Ranjit Singh ‘Kuki’ Gill

The relationship between Sikhs and Britain should not have an influence on whether one votes for or against Scottish independence. That decision should be based solely on how best to safeguard the social, political and economic interests of Scotland and her people.

Factors such as securing oil reserves in the North Sea would ensure that the revenue and tax goes to Scotland and not Westminster, as it currently does, or the likely decentralisation of services and offices such as the DVLA would inevitably create many jobs which in turn would boost the economy. Scotland could also become a leading global supplier of energy and electricity at a time when the demand for such resources is at an all-time high across Europe.
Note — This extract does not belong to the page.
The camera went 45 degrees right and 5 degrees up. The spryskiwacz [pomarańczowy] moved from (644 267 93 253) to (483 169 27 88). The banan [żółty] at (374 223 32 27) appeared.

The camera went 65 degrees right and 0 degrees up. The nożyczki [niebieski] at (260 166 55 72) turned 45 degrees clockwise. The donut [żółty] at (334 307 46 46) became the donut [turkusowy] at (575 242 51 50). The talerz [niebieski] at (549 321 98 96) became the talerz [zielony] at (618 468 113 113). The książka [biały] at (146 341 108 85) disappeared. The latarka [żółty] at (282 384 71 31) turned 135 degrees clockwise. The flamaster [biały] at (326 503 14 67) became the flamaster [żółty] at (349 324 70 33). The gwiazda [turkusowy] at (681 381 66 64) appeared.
It appears change is imminent, whether one opts for or against Scottish Independence. The only difference seems to be that a ‘No’ vote would restrict and limit the control of change as Westminster would continue to have the ultimate say. That does not safeguard the best interest of the Scottish people, which should be the real crux of this debate.
Ranveer Singh

City Sikh Network appear to have an almost slavish mindset, preoccupied with wealth accumulation and afflicted with status. These type of arguments were used by the British imperialists before quitting India, and then by successive ruling parties governing from Delhi. Federal de-centralized power is what the world is craving, based on the principles of fairness & enlightenment from Gurbani, where rulers are selected from the people and not the privileged few Etonians. One of the problems of generations of slavery is that the oppressed come to believe their subordinate status.
-Satnam Singh,

Sikhs have lived in the UK arguably since 1855, when the son of the last Sikh ruler of Punjab was bought over as a trophy and a political pawn by the then colonial masters. Since 1855 we have talked about the dispossession of the Sikh Empire and the subsequent attempted anglicisation of Sikh culture and identity in the UK. Today the movement for self determination is very much alive. Now a new generation of activists form the vanguard that will see the Punjab under Sikh rule once again.
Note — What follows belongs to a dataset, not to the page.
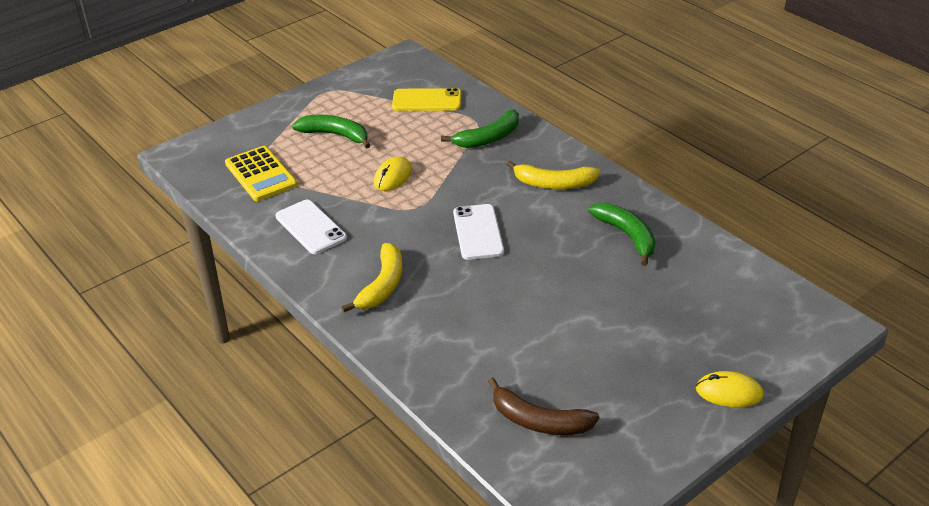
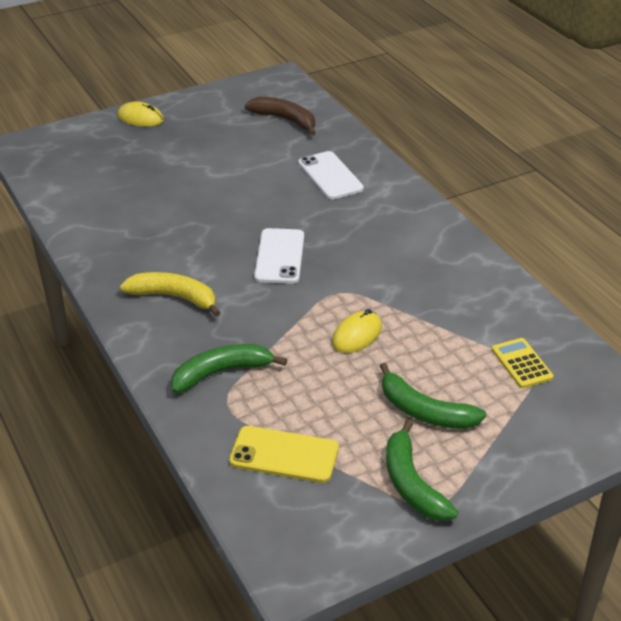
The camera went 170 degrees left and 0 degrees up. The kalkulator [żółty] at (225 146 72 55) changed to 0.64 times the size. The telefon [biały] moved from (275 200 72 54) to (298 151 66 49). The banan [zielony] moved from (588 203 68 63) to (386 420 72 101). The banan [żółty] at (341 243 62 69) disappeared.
The Scottish people like the Sikhs have their own history, language and culture, that existed long before the dominion of the English. As a Sikh I find I have so much in common with the Scottish people who have similarly been deprived of their sovereignty, I hope that they once again become masters of their own destiny, for better or for worse, as is their right.

I also long to see an end to modern day colonialism manifested by imperialistic capitalism that has seen millions killed and made refugees, in wars of resource exploitation.
I hope the free people of the world never forget the barbarity and moral depravation through which this façade of progress was erected. Our dearly held modernity is but a brief calm after generations of genocide.